Uno de los principales cambios será la clasificación de los envases en función de su capacidad para ser reciclados. La normativa establece tres categorías: A, para aquellos que alcancen al menos un 95% de reciclabilidad; B, entre el 80% y el 95%; y C, entre el 70% y el 80%.

A partir de 2038, únicamente podrán comercializarse los envases que alcancen, como mínimo, un 80% de reciclabilidad, según los criterios establecidos por Bruselas. La clasificación tendrá además consecuencias económicas. Los envases menos reciclables tendrán que soportar aportaciones superiores, mientras los que obtengan mejores resultados pagarán menos.

Este sistema introduce un incentivo directo para que las empresas sustituyan materiales y modifiquen sus procesos industriales, incluso cuando las soluciones actuales continúen siendo legales durante los periodos transitorios.

Ningún envase podrá venderse sin una declaración europea

La burocracia asociada a la comercialización también aumentará. A partir de la aplicación del reglamento, ningún envase podrá introducirse en el mercado comunitario sin una declaración de conformidad de la Unión Europea que acredite que cumple las nuevas condiciones.

Esto afectará a productores, fabricantes, importadores y distribuidores y supondrá nuevas obligaciones documentales para prácticamente toda la cadena de producción y comercialización de bienes envasados.

El reglamento establece igualmente restricciones a formatos que Bruselas considera innecesarios o excesivos, incluidos algunos utilizados en el comercio electrónico, y limita el porcentaje de espacio vacío permitido dentro de determinados paquetes.

Restricciones a envases de plástico de un sólo uso

La norma avanza asimismo en la eliminación de determinados envases de plástico. Entre las restricciones previstas aparecen algunos formatos de un solo uso destinados a frutas y verduras frescas de menos de 1,5 kilogramos, además de otras presentaciones que las instituciones europeas consideran prescindibles.

La adaptación continuará durante los próximos años. En 2030, por ejemplo, los envases de PET destinados a entrar en contacto con alimentos deberán incorporar al menos un 30% de plástico reciclado, mientras otros plásticos tendrán que alcanzar un mínimo del 10%.

Los porcentajes volverán a elevarse posteriormente con vistas a 2040. Ese mismo año, 2030, está prevista también la prohibición de determinadas monodosis de plástico de un solo uso en la hostelería.

Etiquetas, códigos QR y nuevos sistemas de devolución

A partir de 2028, todos los envases deberán incorporar información sobre los materiales que los componen y el porcentaje de contenido reciclado. Los envases reutilizables deberán incluir además algún sistema informativo —como un código QR u otro soporte digital— para explicar al consumidor cómo deben ser devueltos.

A estas obligaciones se suma la futura implantación del sistema de depósito, devolución y retorno para determinados envases de bebidas. La FIAB advierte de que este modelo deberá convivir con los mecanismos de recogida existentes en España y que su puesta en marcha supondrá «inversiones altas, cambios en los modelos de negocio y adaptación de los consumidores».

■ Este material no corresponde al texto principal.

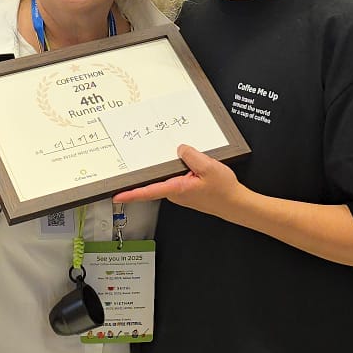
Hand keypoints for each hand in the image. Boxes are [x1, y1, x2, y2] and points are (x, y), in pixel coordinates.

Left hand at [114, 145, 248, 220]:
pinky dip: (179, 170)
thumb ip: (191, 155)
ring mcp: (181, 193)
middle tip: (140, 156)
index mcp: (176, 189)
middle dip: (149, 170)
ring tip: (179, 157)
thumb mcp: (208, 166)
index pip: (147, 192)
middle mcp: (175, 194)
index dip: (130, 194)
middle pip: (156, 181)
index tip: (116, 195)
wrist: (236, 204)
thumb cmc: (223, 191)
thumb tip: (180, 148)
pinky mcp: (187, 191)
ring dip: (168, 168)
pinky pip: (177, 178)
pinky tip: (189, 163)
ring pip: (168, 178)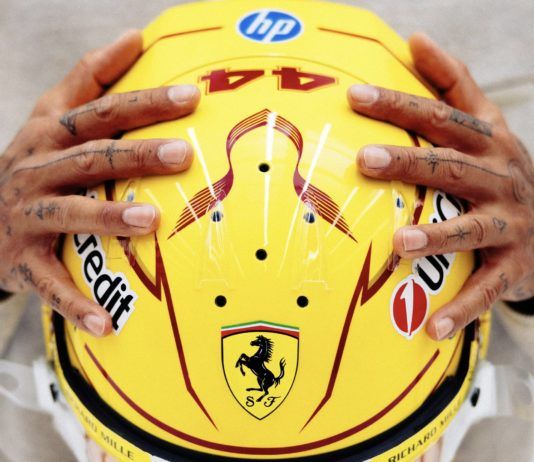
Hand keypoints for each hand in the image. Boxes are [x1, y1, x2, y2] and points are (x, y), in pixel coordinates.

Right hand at [0, 30, 199, 335]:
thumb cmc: (33, 162)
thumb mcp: (51, 114)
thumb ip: (90, 78)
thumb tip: (134, 37)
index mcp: (51, 133)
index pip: (103, 109)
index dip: (145, 100)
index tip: (192, 96)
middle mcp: (37, 169)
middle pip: (91, 157)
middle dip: (135, 156)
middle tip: (180, 155)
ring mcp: (27, 215)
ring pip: (69, 214)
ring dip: (107, 219)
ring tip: (149, 223)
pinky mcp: (21, 259)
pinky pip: (50, 285)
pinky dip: (77, 305)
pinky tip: (108, 324)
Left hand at [347, 33, 533, 340]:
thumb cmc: (501, 170)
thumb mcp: (486, 123)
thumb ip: (453, 84)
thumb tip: (415, 38)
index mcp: (489, 142)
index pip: (440, 116)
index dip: (399, 104)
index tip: (354, 95)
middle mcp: (501, 177)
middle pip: (452, 166)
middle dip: (410, 163)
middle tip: (366, 161)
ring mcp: (511, 222)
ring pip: (471, 228)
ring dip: (436, 237)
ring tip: (397, 243)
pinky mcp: (515, 264)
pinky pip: (487, 289)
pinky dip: (462, 309)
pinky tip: (431, 327)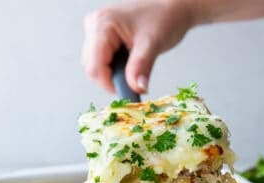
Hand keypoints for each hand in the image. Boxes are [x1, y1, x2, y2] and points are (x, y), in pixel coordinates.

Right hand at [81, 0, 195, 93]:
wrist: (171, 9)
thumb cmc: (164, 18)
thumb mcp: (153, 43)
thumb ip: (142, 67)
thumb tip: (136, 88)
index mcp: (102, 25)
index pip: (94, 67)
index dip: (108, 84)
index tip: (127, 92)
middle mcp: (94, 26)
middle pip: (92, 69)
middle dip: (111, 81)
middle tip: (133, 81)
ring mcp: (96, 32)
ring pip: (95, 67)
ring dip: (113, 76)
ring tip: (133, 69)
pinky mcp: (102, 38)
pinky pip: (101, 63)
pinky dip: (115, 71)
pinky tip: (128, 65)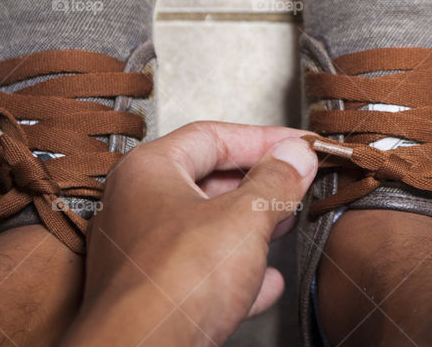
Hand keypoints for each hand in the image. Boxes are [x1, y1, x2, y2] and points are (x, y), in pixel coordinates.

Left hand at [62, 122, 317, 346]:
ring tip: (286, 223)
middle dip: (258, 183)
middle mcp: (135, 205)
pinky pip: (199, 273)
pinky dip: (235, 273)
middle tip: (296, 181)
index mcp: (148, 170)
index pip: (211, 136)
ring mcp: (140, 252)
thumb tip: (293, 154)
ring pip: (204, 228)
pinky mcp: (150, 295)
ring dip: (250, 227)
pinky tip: (266, 283)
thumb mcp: (243, 219)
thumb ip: (274, 182)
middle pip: (207, 180)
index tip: (296, 144)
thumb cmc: (173, 284)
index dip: (261, 138)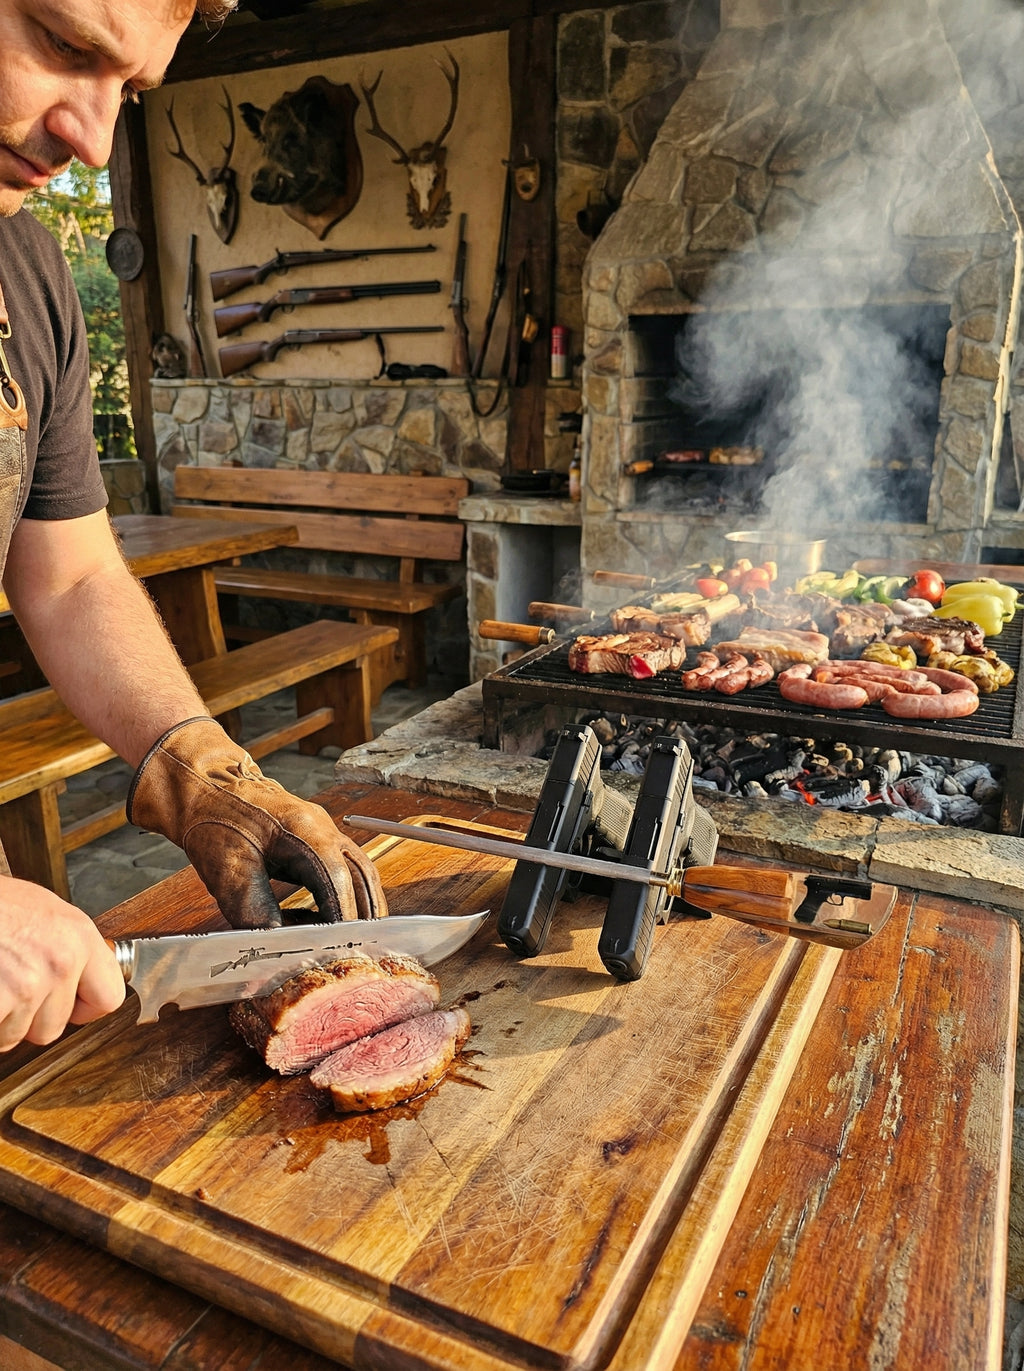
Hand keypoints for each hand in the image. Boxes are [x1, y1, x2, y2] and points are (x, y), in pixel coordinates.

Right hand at [0, 877, 125, 1050]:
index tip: (71, 1005)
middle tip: (9, 986)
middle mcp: (60, 962)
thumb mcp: (43, 910)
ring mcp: (29, 985)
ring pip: (17, 1036)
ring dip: (0, 1020)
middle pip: (54, 1027)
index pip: (109, 997)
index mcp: (78, 936)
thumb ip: (66, 946)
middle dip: (28, 1018)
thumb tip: (80, 979)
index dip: (84, 1008)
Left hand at [127, 717, 386, 928]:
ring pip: (359, 871)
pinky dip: (345, 895)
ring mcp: (325, 831)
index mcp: (305, 831)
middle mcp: (324, 828)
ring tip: (352, 940)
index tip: (339, 948)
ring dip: (361, 905)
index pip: (338, 879)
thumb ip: (253, 908)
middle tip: (358, 951)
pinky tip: (326, 919)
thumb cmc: (216, 822)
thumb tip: (276, 944)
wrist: (207, 787)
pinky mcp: (317, 838)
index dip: (342, 916)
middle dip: (364, 915)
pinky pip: (345, 868)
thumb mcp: (228, 870)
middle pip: (361, 875)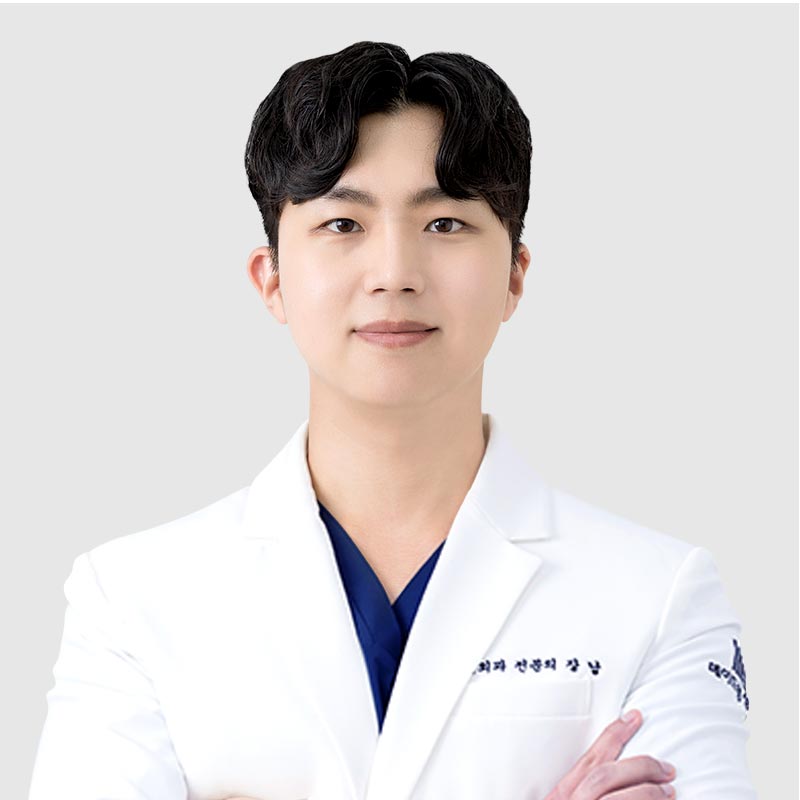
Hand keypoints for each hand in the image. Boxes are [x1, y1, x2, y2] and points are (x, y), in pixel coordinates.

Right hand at [544, 709, 676, 798]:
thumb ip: (581, 789)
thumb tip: (615, 775)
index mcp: (562, 795)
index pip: (591, 758)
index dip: (614, 735)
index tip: (634, 717)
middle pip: (604, 775)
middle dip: (638, 768)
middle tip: (665, 768)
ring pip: (617, 798)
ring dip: (647, 793)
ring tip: (669, 791)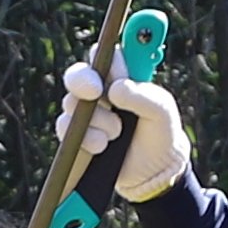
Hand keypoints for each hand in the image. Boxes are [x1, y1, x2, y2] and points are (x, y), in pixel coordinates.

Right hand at [59, 56, 193, 201]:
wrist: (153, 173)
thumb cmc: (161, 134)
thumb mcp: (162, 112)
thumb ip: (143, 96)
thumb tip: (116, 88)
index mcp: (123, 76)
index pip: (105, 55)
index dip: (103, 57)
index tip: (111, 68)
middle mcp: (101, 90)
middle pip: (78, 74)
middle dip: (83, 81)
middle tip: (95, 91)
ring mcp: (86, 113)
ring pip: (72, 103)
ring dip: (95, 119)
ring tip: (117, 133)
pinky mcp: (76, 135)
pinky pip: (65, 127)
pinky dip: (85, 137)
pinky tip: (102, 146)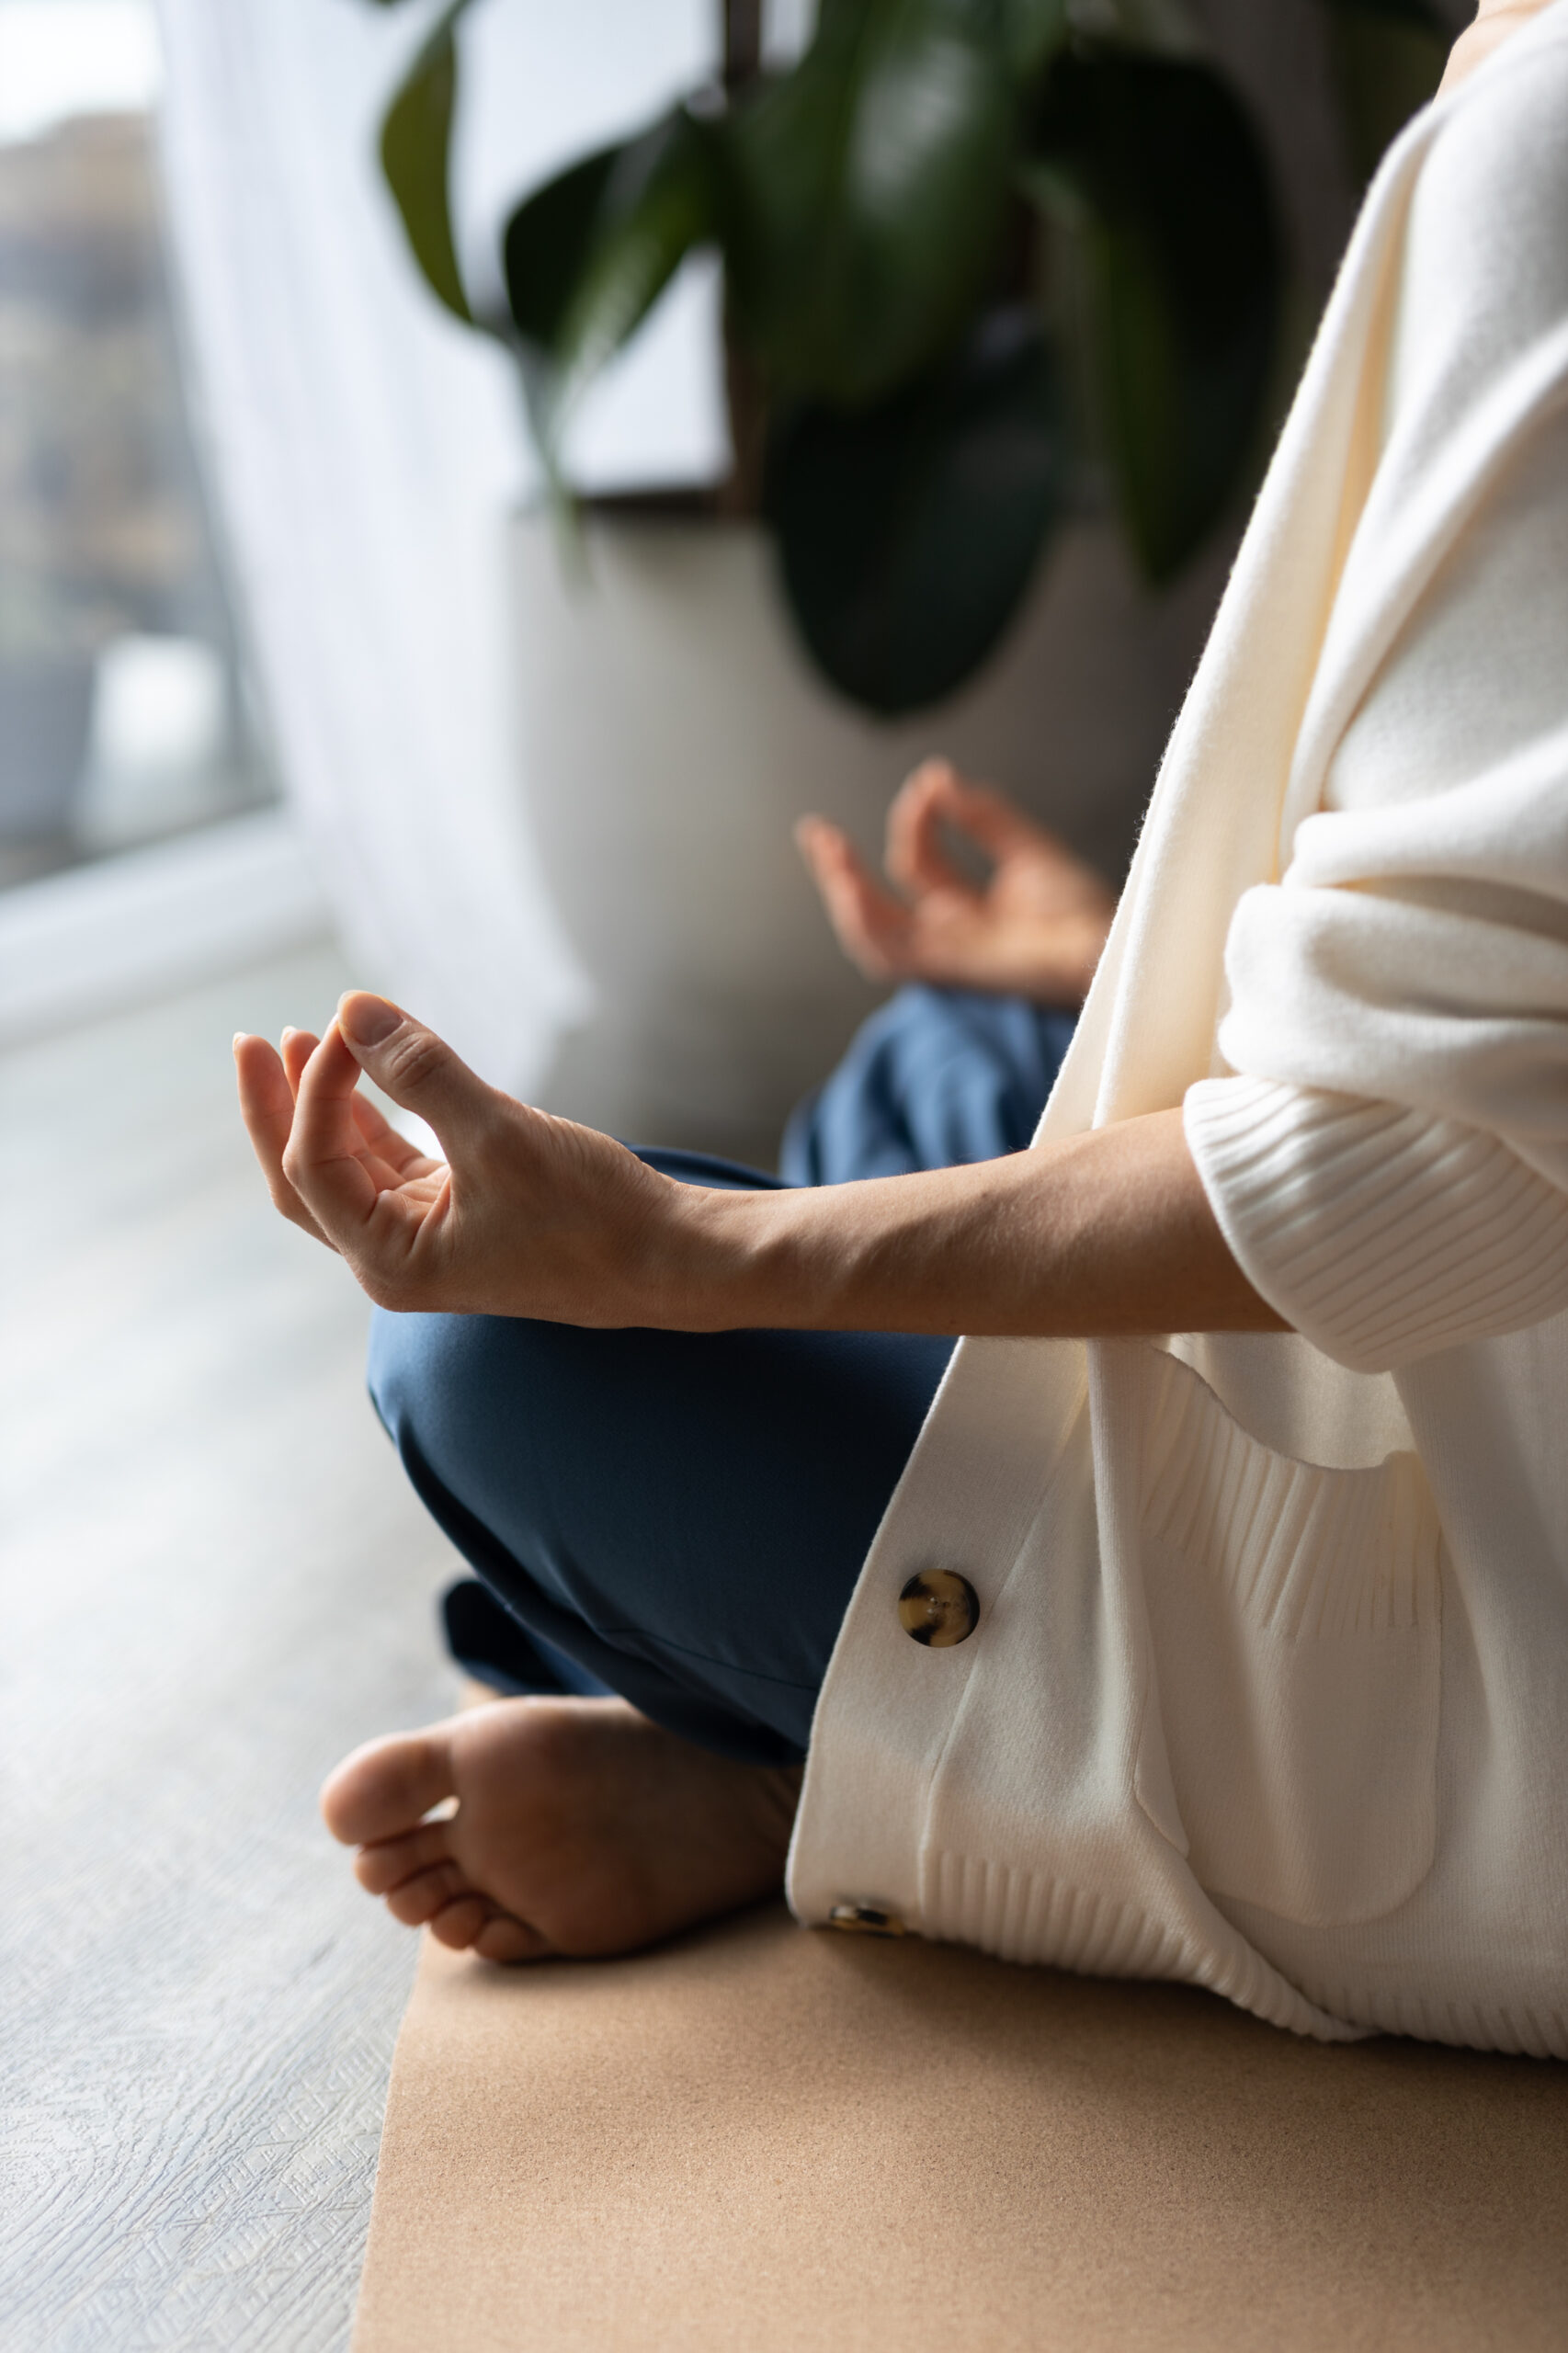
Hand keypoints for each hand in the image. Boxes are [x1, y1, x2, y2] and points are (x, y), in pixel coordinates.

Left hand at [233, 995, 699, 1322]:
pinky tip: (364, 1069)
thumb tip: (351, 1008)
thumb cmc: (592, 1215)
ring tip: (303, 1039)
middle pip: (305, 1177)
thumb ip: (421, 1070)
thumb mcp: (501, 1135)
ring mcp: (425, 1237)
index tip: (345, 1025)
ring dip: (324, 1105)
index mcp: (390, 1262)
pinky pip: (394, 1161)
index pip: (314, 1165)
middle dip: (278, 1108)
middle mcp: (394, 1258)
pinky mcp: (459, 1214)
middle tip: (251, 1041)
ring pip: (348, 1166)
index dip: (316, 1090)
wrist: (670, 1260)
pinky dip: (375, 1115)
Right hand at [796, 758, 1115, 1004]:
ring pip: (874, 934)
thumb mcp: (1027, 849)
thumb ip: (981, 817)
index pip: (917, 867)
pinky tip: (851, 892)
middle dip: (841, 870)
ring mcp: (947, 957)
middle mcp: (949, 938)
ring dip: (843, 893)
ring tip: (825, 850)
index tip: (931, 785)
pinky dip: (867, 923)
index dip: (915, 821)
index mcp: (966, 914)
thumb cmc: (1085, 911)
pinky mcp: (952, 968)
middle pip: (878, 908)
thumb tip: (937, 778)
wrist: (1112, 945)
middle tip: (814, 831)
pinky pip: (893, 954)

Bruselas limita también los PFAS

La regulación incorpora además límites a las sustancias perfluoroalquiladas y polifluoroalquiladas, conocidas como PFAS, utilizadas en algunos envases por sus propiedades de resistencia.

Desde el 12 de agosto no podrán comercializarse envases destinados a estar en contacto con alimentos cuando superen determinados umbrales. El límite será de 25 partes por billón para cualquier PFAS individual y de 250 partes por billón para la suma de estas sustancias, de acuerdo con los métodos de análisis previstos por la normativa.

La medida afectará, entre otros productos, a determinados vasos de papel con revestimientos fluorados, cajas de pizza y envases utilizados para comida preparada.